Le texte législatif qualifie la colonisation française (1830-1962) de «crime d’État» et prévoit d’en organiser la reconnaissance juridique, historique et mémorielle. Le document, structuré en plusieurs chapitres, combine des dispositions déclaratives, des revendications internationales et un dispositif pénal visant notamment l’apologie du colonialisme.
Dans cette logique, l’État se voit assigner la mission de documenter et de diffuser les éléments historiques relatifs à cette période, dans une démarche de préservation de la mémoire nationale.
Le principe d’imprescriptibilité
Le projet de loi dresse un inventaire large d’actes attribués à la période coloniale, assimilés à des crimes. Sont notamment mentionnés les violences de masse et homicides volontaires, les attaques contre des populations civiles, la torture, les traitements inhumains, les disparitions forcées et détentions arbitraires.
Sont également répertoriés les déplacements forcés de populations et la mise en camps, les exécutions extrajudiciaires, le pillage des ressources et des biens publics, et les discriminations raciales et restrictions de droits.
En outre, les atteintes aux libertés fondamentales, à la dignité et à la vie privée, la destruction ou profanation de lieux de culte, les essais nucléaires et leurs conséquences environnementales et sanitaires, ainsi que l’usage de mines terrestres et d’armes non conventionnelles figurent, également, sur les listes des crimes de colonisation
«imprescriptibles» énumérés.
Le texte inclut également des atteintes symboliques et culturelles, telles que l’effacement de l’identité nationale ou l’usage d’appellations jugées dégradantes.
Le projet affirme le caractère imprescriptible des crimes coloniaux, indépendamment de leur degré d’exécution. Il étend cette responsabilité aux auteurs directs, complices et auxiliaires des forces coloniales.
Dans la même logique, la collaboration avec l’administration coloniale est qualifiée de «crime de trahison» lorsqu’elle est liée à la répression du mouvement indépendantiste.
De la responsabilité de l’État français
Le texte engage explicitement la responsabilité juridique de l’État français pour son passé colonial et les conséquences qui en découlent. Il prévoit une série de demandes adressées à la France, notamment «la décontamination des sites d’essais nucléaires et zones polluées», «la transmission des cartes des zones minées et des sites d’expérimentation», «l’indemnisation des victimes et de leurs ayants droit», et «la restitution des archives et biens considérés comme spoliés», ainsi que «le rapatriement des restes mortuaires de figures de la résistance».
De lourdes peines prévues
Le projet introduit des sanctions pénales contre toute forme de promotion ou de justification de la colonisation. Les peines prévues vont jusqu’à dix ans d’emprisonnement et des amendes substantielles.

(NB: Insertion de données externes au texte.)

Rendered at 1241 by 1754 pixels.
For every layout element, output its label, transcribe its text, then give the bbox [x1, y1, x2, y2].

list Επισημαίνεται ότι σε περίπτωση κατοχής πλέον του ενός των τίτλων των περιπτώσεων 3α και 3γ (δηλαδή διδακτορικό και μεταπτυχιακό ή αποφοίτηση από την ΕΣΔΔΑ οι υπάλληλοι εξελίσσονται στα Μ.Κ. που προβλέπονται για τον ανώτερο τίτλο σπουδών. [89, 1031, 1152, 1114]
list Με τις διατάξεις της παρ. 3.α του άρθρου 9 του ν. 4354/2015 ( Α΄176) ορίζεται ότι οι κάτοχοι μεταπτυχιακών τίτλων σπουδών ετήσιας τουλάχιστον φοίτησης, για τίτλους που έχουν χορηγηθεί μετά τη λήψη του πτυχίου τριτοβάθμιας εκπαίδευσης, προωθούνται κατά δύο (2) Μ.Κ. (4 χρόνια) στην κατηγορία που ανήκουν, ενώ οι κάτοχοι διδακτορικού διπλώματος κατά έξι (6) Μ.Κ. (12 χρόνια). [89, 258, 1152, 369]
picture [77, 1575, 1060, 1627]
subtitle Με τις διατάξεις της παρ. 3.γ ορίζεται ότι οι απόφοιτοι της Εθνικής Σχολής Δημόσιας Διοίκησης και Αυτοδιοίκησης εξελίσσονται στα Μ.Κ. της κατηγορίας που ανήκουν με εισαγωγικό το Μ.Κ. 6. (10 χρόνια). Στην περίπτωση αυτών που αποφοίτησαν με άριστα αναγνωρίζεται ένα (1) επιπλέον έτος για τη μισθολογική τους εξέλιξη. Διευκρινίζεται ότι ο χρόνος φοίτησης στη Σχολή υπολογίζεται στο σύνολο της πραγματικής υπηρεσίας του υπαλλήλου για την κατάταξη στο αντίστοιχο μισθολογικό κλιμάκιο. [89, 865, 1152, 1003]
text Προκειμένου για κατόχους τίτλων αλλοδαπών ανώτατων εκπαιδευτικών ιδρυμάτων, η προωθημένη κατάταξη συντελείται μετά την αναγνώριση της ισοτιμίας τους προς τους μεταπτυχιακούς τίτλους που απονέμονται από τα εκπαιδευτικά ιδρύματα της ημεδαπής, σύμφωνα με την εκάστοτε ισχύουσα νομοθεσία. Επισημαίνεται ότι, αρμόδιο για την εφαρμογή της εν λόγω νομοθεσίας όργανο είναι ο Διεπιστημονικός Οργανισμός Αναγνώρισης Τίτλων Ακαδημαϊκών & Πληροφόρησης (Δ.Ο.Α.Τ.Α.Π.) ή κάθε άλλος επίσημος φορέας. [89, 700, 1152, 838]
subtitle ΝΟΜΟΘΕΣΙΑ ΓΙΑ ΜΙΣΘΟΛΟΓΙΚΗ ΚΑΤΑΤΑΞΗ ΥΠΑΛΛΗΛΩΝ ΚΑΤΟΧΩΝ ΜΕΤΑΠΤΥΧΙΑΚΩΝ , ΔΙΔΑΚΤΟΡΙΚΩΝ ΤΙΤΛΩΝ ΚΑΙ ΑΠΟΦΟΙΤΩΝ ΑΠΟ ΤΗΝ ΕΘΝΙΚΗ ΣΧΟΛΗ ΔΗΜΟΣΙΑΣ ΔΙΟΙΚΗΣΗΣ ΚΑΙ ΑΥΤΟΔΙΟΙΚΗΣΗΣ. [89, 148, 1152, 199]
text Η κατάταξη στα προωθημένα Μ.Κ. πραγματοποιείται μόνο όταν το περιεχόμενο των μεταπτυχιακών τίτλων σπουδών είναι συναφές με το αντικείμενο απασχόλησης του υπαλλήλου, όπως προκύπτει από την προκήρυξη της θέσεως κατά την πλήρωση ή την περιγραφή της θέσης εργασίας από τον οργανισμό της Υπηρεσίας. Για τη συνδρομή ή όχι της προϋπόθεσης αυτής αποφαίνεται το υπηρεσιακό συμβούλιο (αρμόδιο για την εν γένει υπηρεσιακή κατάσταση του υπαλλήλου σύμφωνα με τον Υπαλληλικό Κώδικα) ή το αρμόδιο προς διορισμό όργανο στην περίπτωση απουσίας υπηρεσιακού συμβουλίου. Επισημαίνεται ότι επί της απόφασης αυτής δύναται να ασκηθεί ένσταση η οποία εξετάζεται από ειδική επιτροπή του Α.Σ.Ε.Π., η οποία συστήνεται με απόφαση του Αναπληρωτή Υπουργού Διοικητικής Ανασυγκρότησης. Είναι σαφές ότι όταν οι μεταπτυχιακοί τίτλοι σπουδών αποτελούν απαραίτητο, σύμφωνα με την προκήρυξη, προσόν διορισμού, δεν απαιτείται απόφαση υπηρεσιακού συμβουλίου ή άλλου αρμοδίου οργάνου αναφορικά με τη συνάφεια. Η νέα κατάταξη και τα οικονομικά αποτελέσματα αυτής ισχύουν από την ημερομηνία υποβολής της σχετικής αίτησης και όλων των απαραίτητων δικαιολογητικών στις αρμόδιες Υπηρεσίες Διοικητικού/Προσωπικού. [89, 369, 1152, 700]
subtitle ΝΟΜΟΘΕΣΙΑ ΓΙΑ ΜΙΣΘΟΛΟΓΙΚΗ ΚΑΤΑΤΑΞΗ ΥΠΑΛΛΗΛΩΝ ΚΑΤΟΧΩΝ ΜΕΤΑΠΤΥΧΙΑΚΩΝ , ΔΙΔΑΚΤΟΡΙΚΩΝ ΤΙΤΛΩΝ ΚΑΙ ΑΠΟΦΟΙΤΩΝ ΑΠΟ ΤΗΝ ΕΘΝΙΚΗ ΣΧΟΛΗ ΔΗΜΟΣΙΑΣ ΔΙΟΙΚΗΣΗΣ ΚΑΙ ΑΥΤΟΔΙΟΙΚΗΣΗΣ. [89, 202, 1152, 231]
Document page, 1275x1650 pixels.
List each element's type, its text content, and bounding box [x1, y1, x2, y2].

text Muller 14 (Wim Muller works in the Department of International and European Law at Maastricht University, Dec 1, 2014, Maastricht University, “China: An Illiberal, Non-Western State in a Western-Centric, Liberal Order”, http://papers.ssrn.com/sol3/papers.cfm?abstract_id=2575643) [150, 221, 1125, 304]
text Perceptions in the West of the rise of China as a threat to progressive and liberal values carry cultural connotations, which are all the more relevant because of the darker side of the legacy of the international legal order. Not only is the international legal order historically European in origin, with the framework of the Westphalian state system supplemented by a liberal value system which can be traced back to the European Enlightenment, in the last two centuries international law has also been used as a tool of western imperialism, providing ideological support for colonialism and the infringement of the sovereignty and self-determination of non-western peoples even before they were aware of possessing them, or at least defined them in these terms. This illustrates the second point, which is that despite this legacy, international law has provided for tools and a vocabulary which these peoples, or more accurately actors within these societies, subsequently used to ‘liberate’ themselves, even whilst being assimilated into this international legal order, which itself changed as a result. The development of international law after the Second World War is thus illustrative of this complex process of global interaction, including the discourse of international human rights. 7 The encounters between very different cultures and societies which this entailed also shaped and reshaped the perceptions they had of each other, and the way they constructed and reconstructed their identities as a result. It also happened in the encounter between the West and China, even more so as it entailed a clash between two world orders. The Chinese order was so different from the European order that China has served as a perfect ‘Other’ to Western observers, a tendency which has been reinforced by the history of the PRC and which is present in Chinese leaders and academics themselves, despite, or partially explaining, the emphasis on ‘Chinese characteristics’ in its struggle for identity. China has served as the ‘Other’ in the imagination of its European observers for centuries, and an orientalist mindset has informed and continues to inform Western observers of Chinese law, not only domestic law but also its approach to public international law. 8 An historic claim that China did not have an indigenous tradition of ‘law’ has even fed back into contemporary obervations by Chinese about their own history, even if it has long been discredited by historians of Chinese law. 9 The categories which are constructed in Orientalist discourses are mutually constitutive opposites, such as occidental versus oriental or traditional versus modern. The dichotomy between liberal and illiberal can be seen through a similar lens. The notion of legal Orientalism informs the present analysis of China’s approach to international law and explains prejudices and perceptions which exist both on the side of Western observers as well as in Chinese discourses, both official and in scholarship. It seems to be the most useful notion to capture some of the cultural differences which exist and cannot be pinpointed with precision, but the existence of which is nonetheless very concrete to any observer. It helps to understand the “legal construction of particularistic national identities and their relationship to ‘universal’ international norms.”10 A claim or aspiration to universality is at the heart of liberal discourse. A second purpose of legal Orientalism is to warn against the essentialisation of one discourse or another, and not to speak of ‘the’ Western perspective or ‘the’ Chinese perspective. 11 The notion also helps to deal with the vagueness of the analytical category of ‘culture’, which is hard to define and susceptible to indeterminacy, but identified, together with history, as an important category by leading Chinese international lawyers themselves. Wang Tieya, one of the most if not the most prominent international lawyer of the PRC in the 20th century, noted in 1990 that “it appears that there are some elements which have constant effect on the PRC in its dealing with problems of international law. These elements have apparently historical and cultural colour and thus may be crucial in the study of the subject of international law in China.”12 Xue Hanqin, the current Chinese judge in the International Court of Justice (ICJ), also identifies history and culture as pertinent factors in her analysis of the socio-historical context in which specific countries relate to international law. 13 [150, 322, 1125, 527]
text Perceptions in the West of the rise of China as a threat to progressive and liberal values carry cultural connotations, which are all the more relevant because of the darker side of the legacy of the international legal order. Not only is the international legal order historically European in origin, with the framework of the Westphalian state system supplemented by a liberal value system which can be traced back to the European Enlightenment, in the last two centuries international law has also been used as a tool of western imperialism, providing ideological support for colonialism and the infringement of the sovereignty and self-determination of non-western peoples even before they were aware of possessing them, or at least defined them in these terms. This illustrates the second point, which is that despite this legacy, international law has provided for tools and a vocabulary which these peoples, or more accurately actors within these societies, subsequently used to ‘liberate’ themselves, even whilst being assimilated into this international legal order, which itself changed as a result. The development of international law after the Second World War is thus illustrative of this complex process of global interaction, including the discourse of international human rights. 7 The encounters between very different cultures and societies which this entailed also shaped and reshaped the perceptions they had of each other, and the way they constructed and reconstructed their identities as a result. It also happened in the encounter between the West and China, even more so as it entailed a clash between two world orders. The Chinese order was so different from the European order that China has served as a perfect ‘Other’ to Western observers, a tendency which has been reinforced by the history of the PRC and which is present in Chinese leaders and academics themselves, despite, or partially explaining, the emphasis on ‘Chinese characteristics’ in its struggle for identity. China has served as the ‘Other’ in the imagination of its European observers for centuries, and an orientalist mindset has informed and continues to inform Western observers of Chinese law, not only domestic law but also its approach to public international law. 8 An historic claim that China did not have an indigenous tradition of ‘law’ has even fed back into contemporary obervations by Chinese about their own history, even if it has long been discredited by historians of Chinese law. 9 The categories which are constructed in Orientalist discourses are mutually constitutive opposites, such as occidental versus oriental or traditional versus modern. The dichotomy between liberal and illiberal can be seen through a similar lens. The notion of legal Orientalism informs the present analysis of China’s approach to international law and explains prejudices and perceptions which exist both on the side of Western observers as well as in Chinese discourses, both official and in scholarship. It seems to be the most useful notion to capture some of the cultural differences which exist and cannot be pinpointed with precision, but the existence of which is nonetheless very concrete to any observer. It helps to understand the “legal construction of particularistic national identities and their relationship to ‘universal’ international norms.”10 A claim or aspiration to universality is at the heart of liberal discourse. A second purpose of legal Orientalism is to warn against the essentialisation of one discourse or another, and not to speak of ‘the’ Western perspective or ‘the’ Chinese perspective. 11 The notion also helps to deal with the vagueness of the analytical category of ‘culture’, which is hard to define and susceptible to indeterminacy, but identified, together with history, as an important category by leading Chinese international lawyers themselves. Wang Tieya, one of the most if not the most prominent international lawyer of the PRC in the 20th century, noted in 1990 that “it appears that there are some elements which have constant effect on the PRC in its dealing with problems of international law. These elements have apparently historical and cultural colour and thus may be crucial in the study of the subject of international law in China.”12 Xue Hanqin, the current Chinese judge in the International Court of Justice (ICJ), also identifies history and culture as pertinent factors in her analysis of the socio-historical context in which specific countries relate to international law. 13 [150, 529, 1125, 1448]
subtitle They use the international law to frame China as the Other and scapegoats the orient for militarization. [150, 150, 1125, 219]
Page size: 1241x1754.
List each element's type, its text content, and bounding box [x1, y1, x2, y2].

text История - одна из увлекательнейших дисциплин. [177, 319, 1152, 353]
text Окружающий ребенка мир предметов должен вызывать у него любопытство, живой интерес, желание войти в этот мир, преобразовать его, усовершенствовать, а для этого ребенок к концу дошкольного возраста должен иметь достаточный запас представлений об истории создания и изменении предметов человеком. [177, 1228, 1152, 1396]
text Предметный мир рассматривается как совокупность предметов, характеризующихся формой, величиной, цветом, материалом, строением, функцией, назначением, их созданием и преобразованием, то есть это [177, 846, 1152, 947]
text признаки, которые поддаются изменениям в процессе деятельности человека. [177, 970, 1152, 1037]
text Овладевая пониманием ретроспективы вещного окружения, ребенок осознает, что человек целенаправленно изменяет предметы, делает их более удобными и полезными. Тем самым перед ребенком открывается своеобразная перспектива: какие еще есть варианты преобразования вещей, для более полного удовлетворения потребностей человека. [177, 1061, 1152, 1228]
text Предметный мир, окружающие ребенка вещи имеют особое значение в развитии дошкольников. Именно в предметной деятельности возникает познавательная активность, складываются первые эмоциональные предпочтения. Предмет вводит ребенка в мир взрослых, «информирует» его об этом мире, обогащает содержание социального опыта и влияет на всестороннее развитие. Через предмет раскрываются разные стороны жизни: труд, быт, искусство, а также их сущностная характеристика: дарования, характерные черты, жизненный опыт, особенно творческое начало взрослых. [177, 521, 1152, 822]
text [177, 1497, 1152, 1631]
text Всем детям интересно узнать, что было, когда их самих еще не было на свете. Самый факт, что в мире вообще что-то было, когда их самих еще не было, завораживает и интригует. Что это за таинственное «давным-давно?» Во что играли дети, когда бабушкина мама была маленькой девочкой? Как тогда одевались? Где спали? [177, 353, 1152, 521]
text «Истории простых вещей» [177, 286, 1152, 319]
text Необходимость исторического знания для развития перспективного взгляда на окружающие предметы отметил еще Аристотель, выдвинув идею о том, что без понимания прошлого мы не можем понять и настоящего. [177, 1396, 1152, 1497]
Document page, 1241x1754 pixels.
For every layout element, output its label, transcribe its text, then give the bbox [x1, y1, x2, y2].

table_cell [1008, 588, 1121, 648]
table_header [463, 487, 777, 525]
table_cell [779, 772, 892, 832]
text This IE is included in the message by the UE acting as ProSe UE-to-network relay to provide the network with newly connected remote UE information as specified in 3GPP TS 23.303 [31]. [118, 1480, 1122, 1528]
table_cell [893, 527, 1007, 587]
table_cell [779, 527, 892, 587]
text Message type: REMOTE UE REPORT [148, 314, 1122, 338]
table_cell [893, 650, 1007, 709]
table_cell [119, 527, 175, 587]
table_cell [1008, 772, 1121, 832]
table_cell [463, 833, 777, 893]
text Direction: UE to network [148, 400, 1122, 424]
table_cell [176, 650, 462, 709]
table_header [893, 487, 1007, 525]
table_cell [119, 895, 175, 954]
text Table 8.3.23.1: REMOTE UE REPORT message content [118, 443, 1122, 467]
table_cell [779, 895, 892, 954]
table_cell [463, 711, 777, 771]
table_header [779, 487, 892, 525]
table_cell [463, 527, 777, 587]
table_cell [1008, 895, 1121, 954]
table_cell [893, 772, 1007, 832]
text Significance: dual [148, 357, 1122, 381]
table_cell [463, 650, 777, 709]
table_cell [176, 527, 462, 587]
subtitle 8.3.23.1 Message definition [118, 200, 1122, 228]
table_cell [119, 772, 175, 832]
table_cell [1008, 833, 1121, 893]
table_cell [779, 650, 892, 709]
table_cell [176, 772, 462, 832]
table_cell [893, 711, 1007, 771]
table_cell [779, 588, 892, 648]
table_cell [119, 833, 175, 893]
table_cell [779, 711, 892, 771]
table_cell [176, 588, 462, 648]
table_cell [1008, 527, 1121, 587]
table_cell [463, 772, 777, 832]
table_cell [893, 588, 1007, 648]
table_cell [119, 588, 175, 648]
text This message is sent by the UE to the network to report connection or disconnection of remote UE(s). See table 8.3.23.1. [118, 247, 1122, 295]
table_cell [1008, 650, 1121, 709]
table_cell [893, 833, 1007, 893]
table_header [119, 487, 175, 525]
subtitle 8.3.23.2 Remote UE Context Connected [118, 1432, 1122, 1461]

Sont visées, notamment, les productions médiatiques, académiques ou politiques considérées comme une apologie du colonialisme, la diffusion de contenus valorisant la période coloniale, les propos ou actes remettant en cause le caractère criminel attribué à cette période, la justification du rôle des collaborateurs de l’administration coloniale, et les atteintes verbales ou symboliques aux figures de la lutte pour l’indépendance.
Dans ses dispositions pénales, cette loi punit de la «réclusion criminelle de cinq ans à dix ans et d’une amende de 500 000 DA à 1 000 000 DA, quiconque fait la promotion de la colonisation à travers une activité médiatique, académique, culturelle ou politique dans le but de relancer, de diffuser et/ou de faire l’apologie des idées coloniales et de nier leur caractère criminel».
Elle punit aussi d’un emprisonnement de trois ans à cinq ans et d’une amende de 100 000 DA à 500 000 DA,
«quiconque glorifie la colonisation par parole, acte, geste, écrit, dessin, ou par la diffusion de vidéos ou d’images, ou d’enregistrements audio dans le but de justifier ou de faire l’apologie de la colonisation française».
Selon l’article 18 de cette loi, il «est passible d’un emprisonnement de deux ans à cinq ans, toute personne coupable d’injures, insultes, outrage ou atteinte à l’honneur commis contre une personne ou un groupe de personnes en raison de leur engagement ou de leur lutte pour le recouvrement de la souveraineté nationale».
Ce projet intervient dans un contexte marqué par des tensions récurrentes autour de la mémoire coloniale entre l’Algérie et la France.